Yirminci yüzyıl, yirmi birinci yüzyıl ve ötesinin daimi çağdaş büyücüsü John Cale; bilimsel bir tabirle dünyada 80 yılı devirdi. Bu süreçte sanat dünyasına bıraktığı tek nimet The Velvet Underground olsaydı bile birçok kişinin ancak hayalini kuracağı bir başarıya imza atmış olurdu, ancak kendisi durmamayı tercih etti. Sayısız film müziği albümü, çok sayıda solo albüm ve içinde akranı olan-olmayan nice başarılı isimle ortak çalışmaya imza attı. On yedinci stüdyo albümü Mercy‘de ise yine kendi özgün perspektifinden günümüze ışık tutmaya devam ediyor.

Pandemi, iklim değişikliği, sağ merkeziyetçi siyasi iklim gibi birçok güncel konuyu sinesine çeken Mercy; tüm hüznü, samimiyeti, beklenmedik virajları, gerçekçiliği ve akışkanlığı ile yavaşlatılıp karanlıklaştırılmış bir şaman müzikleri seçkisine benziyor.

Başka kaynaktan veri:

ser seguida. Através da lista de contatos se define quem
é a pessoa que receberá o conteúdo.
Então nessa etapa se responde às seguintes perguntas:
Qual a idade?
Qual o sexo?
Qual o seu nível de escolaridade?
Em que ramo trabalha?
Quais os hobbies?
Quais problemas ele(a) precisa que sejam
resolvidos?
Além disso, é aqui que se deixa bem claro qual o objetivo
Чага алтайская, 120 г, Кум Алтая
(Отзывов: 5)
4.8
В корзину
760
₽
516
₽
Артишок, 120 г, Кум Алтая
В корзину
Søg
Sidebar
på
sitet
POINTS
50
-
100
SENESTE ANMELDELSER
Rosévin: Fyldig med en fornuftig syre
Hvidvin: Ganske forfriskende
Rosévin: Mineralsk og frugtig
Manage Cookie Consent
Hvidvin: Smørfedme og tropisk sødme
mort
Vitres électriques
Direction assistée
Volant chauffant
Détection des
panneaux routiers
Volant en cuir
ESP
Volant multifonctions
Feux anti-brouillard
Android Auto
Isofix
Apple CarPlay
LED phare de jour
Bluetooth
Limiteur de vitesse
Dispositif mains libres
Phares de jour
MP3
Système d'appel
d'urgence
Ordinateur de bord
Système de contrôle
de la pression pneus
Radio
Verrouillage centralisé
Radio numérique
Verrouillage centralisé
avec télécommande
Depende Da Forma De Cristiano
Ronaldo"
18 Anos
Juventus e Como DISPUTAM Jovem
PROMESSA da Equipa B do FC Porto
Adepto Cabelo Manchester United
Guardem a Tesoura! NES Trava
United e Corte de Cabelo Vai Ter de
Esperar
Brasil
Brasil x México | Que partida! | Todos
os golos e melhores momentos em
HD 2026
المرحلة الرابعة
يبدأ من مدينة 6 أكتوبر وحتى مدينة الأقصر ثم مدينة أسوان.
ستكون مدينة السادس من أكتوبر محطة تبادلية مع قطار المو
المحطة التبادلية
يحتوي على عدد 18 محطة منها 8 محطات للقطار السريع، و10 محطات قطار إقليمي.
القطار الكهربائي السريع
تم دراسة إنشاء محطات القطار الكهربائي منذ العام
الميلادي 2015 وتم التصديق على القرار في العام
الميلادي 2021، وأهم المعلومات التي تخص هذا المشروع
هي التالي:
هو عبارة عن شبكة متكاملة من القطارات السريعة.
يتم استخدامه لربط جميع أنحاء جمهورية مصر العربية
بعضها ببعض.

Ama merkezinde müzik otoritelerinin “pop usulü” diyebileceği türde bir hassasiyet var. Yeri gelince kendi otobiyografik geçmişine dönüp bakan, yeri gelince kendini kiliseye atıp yarınların olduğu ümidiyle yükselen bir efsaneyi dinliyoruz. Bunlara rağmen kendisi her zamanki kadar “an”ın göbeğinde. Belki de hiç olmadığı kadar anlaşılmak, dünyayla ve insanlarla iletişimde kalmak istiyor. Dream pop estetiğini görselleştirip kıyametvari bir Instagram filtresinden geçirdiğinizi, o filtrenin de gerçeğe dönüştüğünü düşünün; müziklerde öyle bir huzursuzluk, ama öyle de bir epifoni var.

Laurel Halo, Weyes Blood, Sylvan Esso, Animal Collective gibi son derece kaliteli bir konuklar listesi içeren Mercy; John Cale’in ortalama bir boomer’dansa zamansız bir büyücü olduğunu yeniden kanıtlar nitelikte. Hüzünlerinizi, sorularınızı, dile dökemediğiniz hislerinizi alıp gelin; ardından içinde doya doya kaybolun.